Information resources in pharmacovigilance are crucial for the effective monitoring, assessment, and prevention of adverse drug reactions (ADRs) and other drug-related problems. These resources include a wide range of databases, guidelines, and tools designed to support healthcare professionals, regulatory authorities, and pharmaceutical companies in ensuring drug safety. Key resources include the World Health Organization’s Global Individual Case Safety Reports (ICSRs) database (VigiBase), the European Medicines Agency’s EudraVigilance system, and the U.S. Food and Drug Administration’s Adverse Event Reporting System (FAERS).

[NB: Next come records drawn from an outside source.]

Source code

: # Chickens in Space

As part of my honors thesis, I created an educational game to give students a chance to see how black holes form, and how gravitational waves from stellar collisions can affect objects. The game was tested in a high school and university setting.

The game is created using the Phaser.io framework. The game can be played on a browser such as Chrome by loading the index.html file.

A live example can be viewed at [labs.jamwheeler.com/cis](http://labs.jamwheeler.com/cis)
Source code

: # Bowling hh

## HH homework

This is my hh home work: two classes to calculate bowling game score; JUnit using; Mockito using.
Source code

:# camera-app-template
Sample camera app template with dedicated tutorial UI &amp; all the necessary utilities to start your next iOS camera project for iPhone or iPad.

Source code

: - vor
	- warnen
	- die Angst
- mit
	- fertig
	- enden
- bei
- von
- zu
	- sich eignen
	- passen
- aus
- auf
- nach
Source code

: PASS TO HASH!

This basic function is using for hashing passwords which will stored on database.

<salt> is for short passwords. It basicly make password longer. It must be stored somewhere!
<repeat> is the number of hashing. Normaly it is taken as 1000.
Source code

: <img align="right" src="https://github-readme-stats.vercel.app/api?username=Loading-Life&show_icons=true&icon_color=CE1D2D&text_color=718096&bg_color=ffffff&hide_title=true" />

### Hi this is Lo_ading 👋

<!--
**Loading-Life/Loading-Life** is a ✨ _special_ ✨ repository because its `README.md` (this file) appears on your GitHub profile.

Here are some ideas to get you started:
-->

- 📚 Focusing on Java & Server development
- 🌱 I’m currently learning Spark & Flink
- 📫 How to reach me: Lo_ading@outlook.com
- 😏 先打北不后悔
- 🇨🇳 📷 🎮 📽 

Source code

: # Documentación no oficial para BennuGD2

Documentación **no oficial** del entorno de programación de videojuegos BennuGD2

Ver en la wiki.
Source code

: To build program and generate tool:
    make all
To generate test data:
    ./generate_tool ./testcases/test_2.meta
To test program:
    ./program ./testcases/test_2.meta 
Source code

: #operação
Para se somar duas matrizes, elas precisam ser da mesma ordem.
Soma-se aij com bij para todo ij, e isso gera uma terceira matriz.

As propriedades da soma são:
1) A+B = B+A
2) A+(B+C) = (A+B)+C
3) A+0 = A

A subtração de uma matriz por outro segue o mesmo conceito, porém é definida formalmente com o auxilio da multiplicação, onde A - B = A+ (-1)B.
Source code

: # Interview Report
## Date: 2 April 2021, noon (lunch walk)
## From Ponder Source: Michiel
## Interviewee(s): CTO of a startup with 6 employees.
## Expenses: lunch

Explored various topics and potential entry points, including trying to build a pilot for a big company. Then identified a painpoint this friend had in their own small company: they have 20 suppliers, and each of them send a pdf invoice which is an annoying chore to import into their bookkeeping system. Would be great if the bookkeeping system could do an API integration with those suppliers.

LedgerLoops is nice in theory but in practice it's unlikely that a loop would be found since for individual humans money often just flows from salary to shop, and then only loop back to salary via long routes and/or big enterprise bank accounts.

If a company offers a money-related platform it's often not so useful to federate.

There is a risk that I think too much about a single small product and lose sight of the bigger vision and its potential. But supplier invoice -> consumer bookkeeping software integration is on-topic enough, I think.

Additionally, standardized terminologies and dictionaries like MedDRA (Medical Dictionary for Regulatory Activities) and the WHO Drug Dictionary provide consistent language and coding for adverse events and medications. Pharmacovigilance guidelines from organizations such as the International Council for Harmonisation (ICH) and the World Health Organization (WHO) offer frameworks for best practices in drug safety monitoring. These resources collectively enhance the ability to detect, analyze, and respond to potential drug safety issues, ultimately contributing to the protection of public health on a global scale.